Scientists and engineers have dropped the cost of solar and wind power…
to the point where it is some of the cheapest power on Earth.
Supply is only a small part of rising oil prices and the method of suffocating economies: A new great game is being played around the world. Oil price hikes are not about supply. It’s about capitalist investors fearing they’ll lose out on profits. The industry is making ‘obscene amounts of money’. Oil prices actually dropped since peaking after NATO’s latest horrors in Eastern Europe, but petrol prices are kept very high in most countries. The fossil fuel industry and its political allies are using NATO’s war on Russia and the Ukraine, and high prices, to justify increased dependence on oil – ee Industry, Oil Addiction.

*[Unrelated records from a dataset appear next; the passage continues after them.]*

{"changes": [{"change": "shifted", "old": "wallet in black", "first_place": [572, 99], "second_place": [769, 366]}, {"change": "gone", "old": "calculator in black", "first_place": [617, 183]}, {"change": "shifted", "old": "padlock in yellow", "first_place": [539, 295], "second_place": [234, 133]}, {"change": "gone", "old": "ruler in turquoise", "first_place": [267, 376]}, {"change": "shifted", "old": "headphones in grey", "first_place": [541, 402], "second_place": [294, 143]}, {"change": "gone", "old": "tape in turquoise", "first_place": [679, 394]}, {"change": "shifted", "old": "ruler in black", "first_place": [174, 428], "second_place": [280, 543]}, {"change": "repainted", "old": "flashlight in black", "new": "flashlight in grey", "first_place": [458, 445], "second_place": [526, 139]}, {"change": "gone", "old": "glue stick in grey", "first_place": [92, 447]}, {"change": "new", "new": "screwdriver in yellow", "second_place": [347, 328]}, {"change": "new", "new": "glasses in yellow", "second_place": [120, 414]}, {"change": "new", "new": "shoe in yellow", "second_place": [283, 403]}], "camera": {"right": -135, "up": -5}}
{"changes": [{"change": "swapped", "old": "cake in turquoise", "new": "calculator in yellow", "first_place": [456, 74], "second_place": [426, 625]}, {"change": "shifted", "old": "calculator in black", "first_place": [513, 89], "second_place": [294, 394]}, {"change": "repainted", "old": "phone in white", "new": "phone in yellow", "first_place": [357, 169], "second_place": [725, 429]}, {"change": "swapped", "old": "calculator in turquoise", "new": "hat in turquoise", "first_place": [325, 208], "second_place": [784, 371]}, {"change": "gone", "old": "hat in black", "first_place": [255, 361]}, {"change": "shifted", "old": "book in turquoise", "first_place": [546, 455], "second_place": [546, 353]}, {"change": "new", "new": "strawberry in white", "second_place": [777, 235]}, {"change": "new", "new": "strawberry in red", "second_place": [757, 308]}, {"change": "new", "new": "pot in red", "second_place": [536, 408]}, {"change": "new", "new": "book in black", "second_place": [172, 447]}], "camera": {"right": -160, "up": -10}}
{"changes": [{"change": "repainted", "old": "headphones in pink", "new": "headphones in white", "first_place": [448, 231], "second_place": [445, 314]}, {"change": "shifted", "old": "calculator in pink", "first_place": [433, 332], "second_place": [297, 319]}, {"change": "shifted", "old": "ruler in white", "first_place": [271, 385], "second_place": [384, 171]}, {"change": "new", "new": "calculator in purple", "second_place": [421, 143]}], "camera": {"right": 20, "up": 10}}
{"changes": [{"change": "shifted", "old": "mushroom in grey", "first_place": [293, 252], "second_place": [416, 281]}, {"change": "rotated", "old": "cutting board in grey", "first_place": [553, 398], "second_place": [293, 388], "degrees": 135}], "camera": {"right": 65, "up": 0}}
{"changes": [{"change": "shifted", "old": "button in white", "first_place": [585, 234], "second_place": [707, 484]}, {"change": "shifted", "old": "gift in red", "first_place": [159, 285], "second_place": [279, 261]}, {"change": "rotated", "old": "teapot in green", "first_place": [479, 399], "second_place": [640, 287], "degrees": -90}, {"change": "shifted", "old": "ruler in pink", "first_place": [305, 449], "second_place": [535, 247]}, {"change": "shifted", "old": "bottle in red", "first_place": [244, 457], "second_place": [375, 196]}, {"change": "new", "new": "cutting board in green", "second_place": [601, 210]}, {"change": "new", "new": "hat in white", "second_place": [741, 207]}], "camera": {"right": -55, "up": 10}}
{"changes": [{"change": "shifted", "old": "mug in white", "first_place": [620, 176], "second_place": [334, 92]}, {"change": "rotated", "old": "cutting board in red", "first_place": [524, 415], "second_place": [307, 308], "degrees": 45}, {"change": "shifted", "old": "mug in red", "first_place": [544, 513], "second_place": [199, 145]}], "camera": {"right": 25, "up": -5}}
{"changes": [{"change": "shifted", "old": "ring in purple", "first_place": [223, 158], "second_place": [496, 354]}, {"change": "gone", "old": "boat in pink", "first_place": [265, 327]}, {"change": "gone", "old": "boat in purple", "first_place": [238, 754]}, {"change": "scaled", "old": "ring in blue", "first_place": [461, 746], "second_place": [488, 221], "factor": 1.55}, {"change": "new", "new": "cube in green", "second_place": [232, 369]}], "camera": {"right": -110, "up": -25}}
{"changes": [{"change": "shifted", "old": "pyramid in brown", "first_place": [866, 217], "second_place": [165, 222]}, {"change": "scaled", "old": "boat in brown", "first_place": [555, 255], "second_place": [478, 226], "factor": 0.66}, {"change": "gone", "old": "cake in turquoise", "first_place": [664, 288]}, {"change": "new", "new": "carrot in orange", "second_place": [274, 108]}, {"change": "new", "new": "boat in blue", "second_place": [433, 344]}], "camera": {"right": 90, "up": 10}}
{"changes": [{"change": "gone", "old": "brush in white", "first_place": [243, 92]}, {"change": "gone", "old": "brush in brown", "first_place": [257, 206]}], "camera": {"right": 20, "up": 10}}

• The capitalist media is spreading fear, pointing to false causes, and will keep provoking people into disorganized uproar. This private media, their professors and artists, are actually worse, even less accountable than most politicians, who at least have to be elected and appear in public (with bodyguards, etc) and possibly get shot at and even blown up.
• ‘Pirates have taken over the ship!’, cry the more prescient. ‘Any IMF bailout package will subject the hapless public to ‘electric shocks’ and ‘waterboarding’. ‘Get ready for another round of assassinations, coups, faux uprisings and terror.’
‘Experts’ are indeed coming out of the wall. Certain walls. There are these clicking hikmeeyo (shrews) issuing the poisoned elixirs of the IMF, World Bank, various NGO-hijacked UN Commissions, etc. Most, posing as economists, thinktanks, activists, and even politicians, have never asked: Why we are not allowed to make a pin! (There are those who say they do, then let them tell us their process: from where the machines, how the workers are enriched.
• There have been very few import restrictions. If any! The English press does not report on the proposals made by the Jathika Nidhahas Peramuna (NFF) led by Wimal Weerawansa, to the government, on how to control imports. And the former Central Bank Governor divulges he insisted on continuing import controls (see ee Quotes)
• These capitalists and their media have consistently lied about the government’s supposedly harsh import restrictions. The import mafia are led by the oil and fertilizer mafia, led by US Exxon-Chevron, England’s Unilever, and the banks. Note how there is little mention about the massive imports by multinationals like Chevron, Unilever, Nestle, etc.They have sabotaged from the very start, the attempts to more accurately target inessential imports.
Total imports last year cost US$20.6billion – the highest import costs reported in Sri Lanka’s history. Yet only $4.6bn was spent to import ‘essential’ goods such as fuel, coal, gas, medicine & medical apparatus. While almost $6bn spent importing non-essential goods. And, how much of the ‘essential’ fuel imported was spent on joyrides? How much on actual production? Such stats are not allowed to be divulged. (Random Notes)
• The media will not tell us. This so-called Sri Lankan media is not really Sri Lankan. Pages and screens are filled with multinational corporate (MNC) advertising, and most articles posing as news. This easily show us the media is import-mafia-controlled. By the usual suspects (Unilever, Nestlé, etc). These mafia capos do not have Sinhala village ‘thug’ names like Mahakandure Madush. Instead their ‘respectable’ Colombo 7 media barons have widely spread rumors, eg, about China mixing excreta with fertilizer! Such lies have a long history, as ee heard this week, about how rice from China was mixed with sand at the port to attempt to discredit our most successful trade treaty, the Rubber-Rice Pact (ee Focus).